[Records from a data collection]
=== Begin Enclosure ===

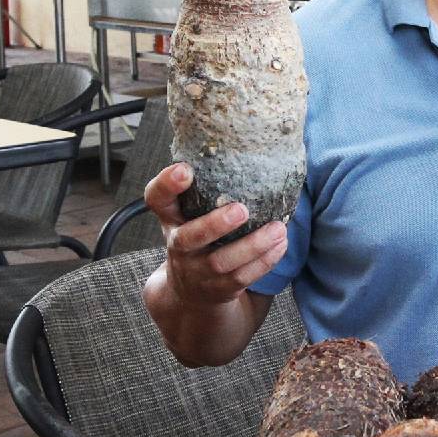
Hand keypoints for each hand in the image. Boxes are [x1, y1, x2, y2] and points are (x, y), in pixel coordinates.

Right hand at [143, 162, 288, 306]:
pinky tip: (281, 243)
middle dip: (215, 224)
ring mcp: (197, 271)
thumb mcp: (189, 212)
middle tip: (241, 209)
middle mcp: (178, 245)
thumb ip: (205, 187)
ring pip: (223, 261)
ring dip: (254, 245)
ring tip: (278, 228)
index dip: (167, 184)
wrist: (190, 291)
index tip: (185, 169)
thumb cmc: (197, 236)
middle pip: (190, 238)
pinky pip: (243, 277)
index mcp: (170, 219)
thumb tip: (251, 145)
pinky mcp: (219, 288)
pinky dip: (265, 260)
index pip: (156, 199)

=== End Enclosure ===
=== Begin Enclosure ===

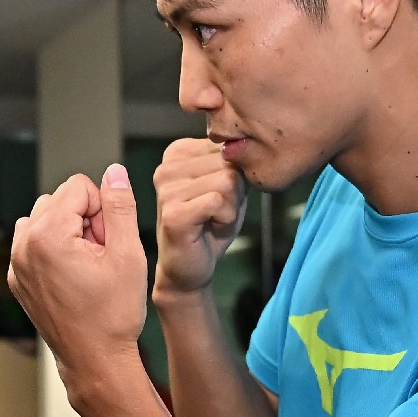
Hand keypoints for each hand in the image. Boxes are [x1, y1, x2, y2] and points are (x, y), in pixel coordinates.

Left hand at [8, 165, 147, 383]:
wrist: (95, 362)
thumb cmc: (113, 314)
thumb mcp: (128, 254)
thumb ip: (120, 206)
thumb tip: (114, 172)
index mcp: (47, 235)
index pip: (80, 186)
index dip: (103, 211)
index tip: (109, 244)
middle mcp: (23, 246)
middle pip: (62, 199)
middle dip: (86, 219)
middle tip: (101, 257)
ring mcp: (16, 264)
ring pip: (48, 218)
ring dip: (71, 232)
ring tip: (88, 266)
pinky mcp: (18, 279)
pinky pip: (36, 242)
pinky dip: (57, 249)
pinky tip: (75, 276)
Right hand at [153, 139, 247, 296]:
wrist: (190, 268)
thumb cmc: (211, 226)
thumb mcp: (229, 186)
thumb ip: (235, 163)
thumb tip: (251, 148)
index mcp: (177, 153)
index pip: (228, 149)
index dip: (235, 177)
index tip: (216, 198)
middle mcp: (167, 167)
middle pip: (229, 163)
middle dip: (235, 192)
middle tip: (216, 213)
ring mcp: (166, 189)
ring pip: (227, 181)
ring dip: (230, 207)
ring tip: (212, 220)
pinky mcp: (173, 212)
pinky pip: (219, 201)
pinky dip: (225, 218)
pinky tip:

=== End Enclosure ===

> **Work request**
Where the word "index" appears in a line of the entries above, count that line; give only the number.

> **Task solution**
12